* _TASKS TO CARRY OUT_:
a - Answer these from the consumer law update:
(i) In what month and year did the Australian government direct the ACCC to hold the inquiry?
(ii) Until what date did the ACCC accept submissions on its Issues Paper?
(iii) What three kinds of platforms does the Inquiry investigate?
b - In the consumer law update, write out everything from "5. The impact" down to "platforms impact competition." word for word.
c - Resume the consumer law update on the ACCC digital platforms inquiry, picking up after its final sentence.

* _DOCUMENT EXCERPT_:
▽

Australia: Australia & New Zealand Consumer Law Update

Highlighting Changes of Interest in Competition and Consumer Law

ACCC Issues Paper on Digital Platforms Inquiry


In December 2017, the Australian government directed the ACCC to conduct an inquiry into the role of digital platforms in media and advertising services markets, particularly in relation to the supply of news and journalistic content. On February 2018, the ACCC released an Issues Paper identifying the issues on which it seeks feedback.

The Digital Platforms Inquiry ("Inquiry") seeks to assess the current state of competition and fairness in the media and advertising services industries by investigating the role of digital search engines, social media platforms, and digital aggregation platforms.

The ACCC accepted submissions in response to its Issues Paper until 3 April 2018.

What Feedback is Sought by the ACCC?

As set out in the Issues Paper, the ACCC sought feedback on:

  1. Whether digital platforms have bargaining power in their relationships with media content creators and advertisers.
  2. How digital platforms have impacted the supply of news, journalistic content, and advertising content, and whether digital platforms now have excessive control over the supply of content.
  3. Broadly, how technological change and digital platforms have impacted the media and advertising services markets.
  4. How digital platforms use algorithms to determine which content is displayed, and whether this limits consumers' exposure to a variety of news.
  5. The impact of digital platform growth on media organisations—in particular whether it is becoming unviable for traditional media organisations to fund "public interest" and investigative journalism.
  6. How digital platforms collect consumer data, and how this information is used.

Points of Interest and Concerns

As set out in the Issues Paper, the ACCC sought submissions on which "digital platforms" are relevant to the Inquiry. The Issues Paper identifies certain preliminary examples of such platforms. However, as digital platforms interact with consumers and content providers in any number of ways (for example, through search functionality or social media), the ACCC would like to understand which other platforms impact competition.

△

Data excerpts
▽

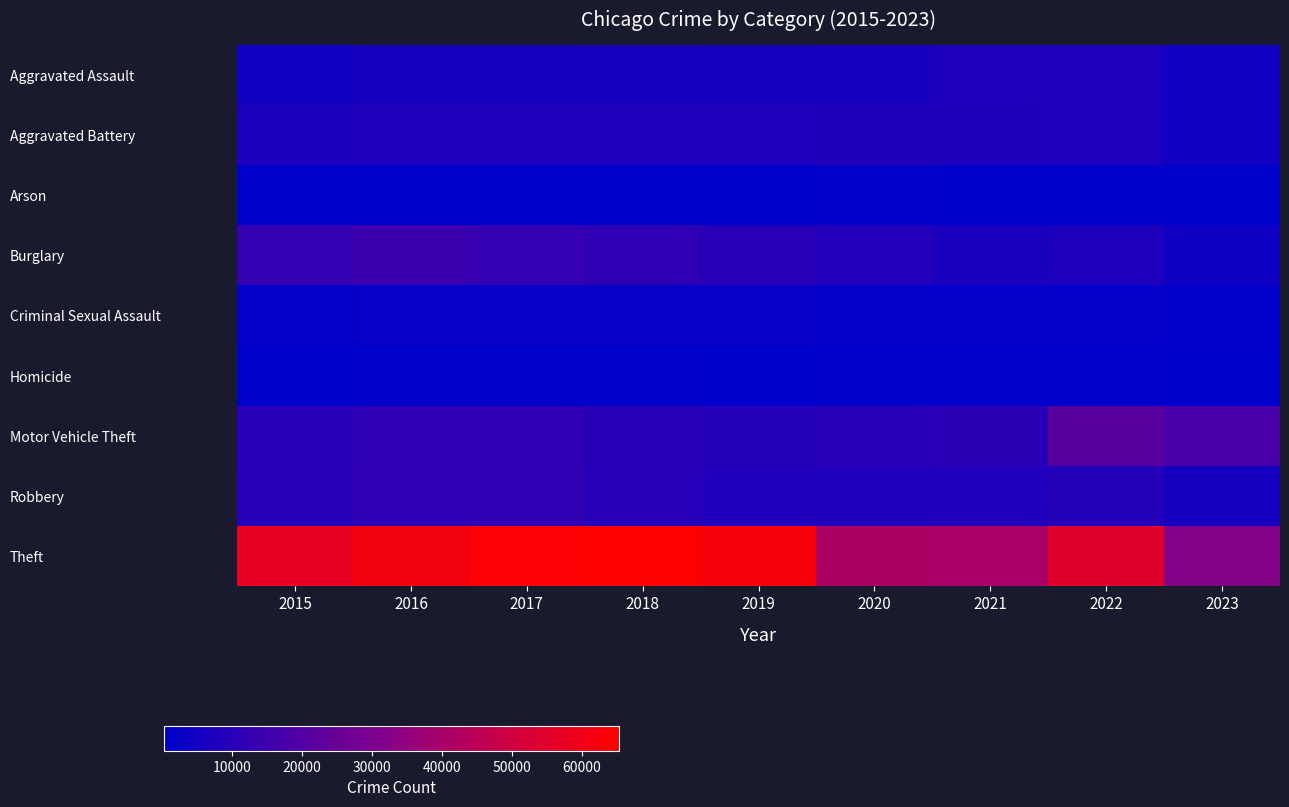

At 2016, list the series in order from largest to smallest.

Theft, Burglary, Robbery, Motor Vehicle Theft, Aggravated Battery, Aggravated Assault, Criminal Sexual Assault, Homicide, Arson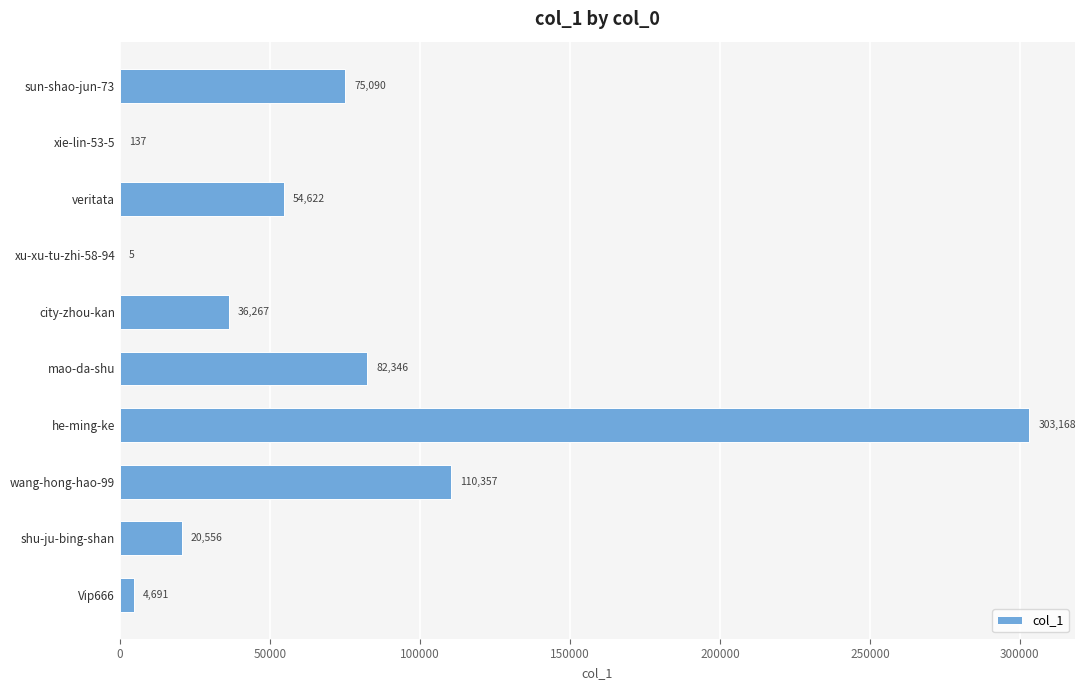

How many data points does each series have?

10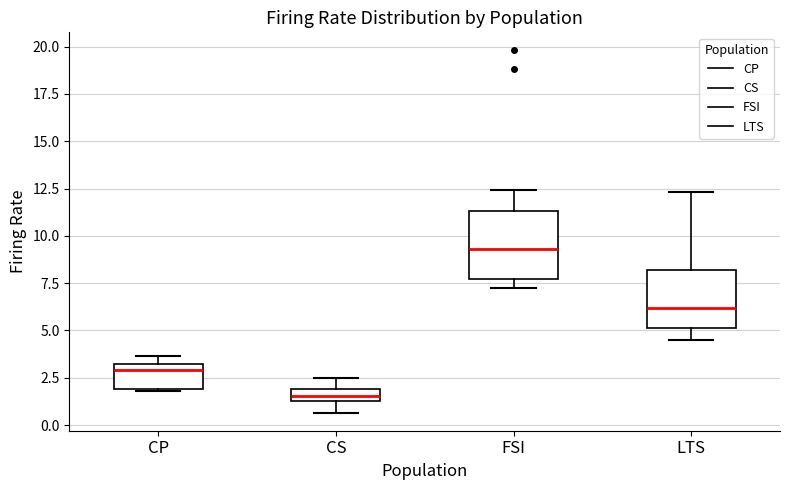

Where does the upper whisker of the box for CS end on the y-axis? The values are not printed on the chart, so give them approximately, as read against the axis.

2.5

△

* _LIST OF ANSWERS_:
a -
(i) December 2017
(ii) 3 April 2018
(iii) Digital search engines, social media platforms, and digital aggregation platforms

b -
5. The impact of digital platform growth on media organisations—in particular whether it is becoming unviable for traditional media organisations to fund "public interest" and investigative journalism.
  6. How digital platforms collect consumer data, and how this information is used.

Points of Interest and Concerns

As set out in the Issues Paper, the ACCC sought submissions on which "digital platforms" are relevant to the Inquiry. The Issues Paper identifies certain preliminary examples of such platforms. However, as digital platforms interact with consumers and content providers in any number of ways (for example, through search functionality or social media), the ACCC would like to understand which other platforms impact competition.

c -
The ACCC sought submissions on how the scope of "news and journalistic content" should be defined for the purposes of their investigation. The Issues Paper indicates the Inquiry will focus on news content directed at Australian consumers as well as Australian-produced content. The ACCC will focus on "both well-established news providers and publishers as well as newer online-only suppliers of news and journalistic content, including podcasts."

The ACCC is concerned that the digitalisation of news (for example, the use of algorithms to select content) has restricted consumers' access to a diverse range of news and journalistic content. Further, the ACCC is concerned the level of competition in the media industry reduces the amount of funds available to invest in journalism, which limits the breadth of content produced. The ACCC requested feedback to help develop the appropriate metrics for measuring "choice and quality" of content.

Although the ACCC stated that the Inquiry will primarily focus on media markets, the ACCC has also stated it would like to understand how digital platforms impact competition in the advertising services industry.

Finally, the Issues Paper outlines privacy concerns over the collection of consumer data. Further, the ACCC would like to understand how "big data" technologies and algorithmic selection impacts content and "the flow of revenue between different industry participants."


The Issues Paper states the Inquiry may lead to:

  1. Findings regarding structural, competitive or behavioural issues in the relevant markets;
  2. Increased information about competition, pricing and other practices;
  3. Improved transparency for Australian consumers;
  4. ACCC action to address any behaviour that raises concerns under the CCA; and
  5. Recommendations to the government for law or policy change.

Confidential Information

Although the Inquiry is a public process, and feedback is generally posted on the ACCC website, the CCA allowed parties to make a claim for confidentiality. Where confidentiality is an issue, parties were asked to submit public and private versions of their submissions.

The ACCC encouraged parties to submit their private version on the basis that other parties may view the submission under confidentiality undertakings. Where information is highly sensitive, parties may apply to have the information withheld from other parties entirely.

International Investigations

The ACCC's Inquiry mirrors those recently undertaken in Germany and France by competition regulators. This suggests that regulators are grappling with how to ensure that the laws they enforce provide them with the legislative structure to deliver competition law objectives and the remedies to resolve any contraventions.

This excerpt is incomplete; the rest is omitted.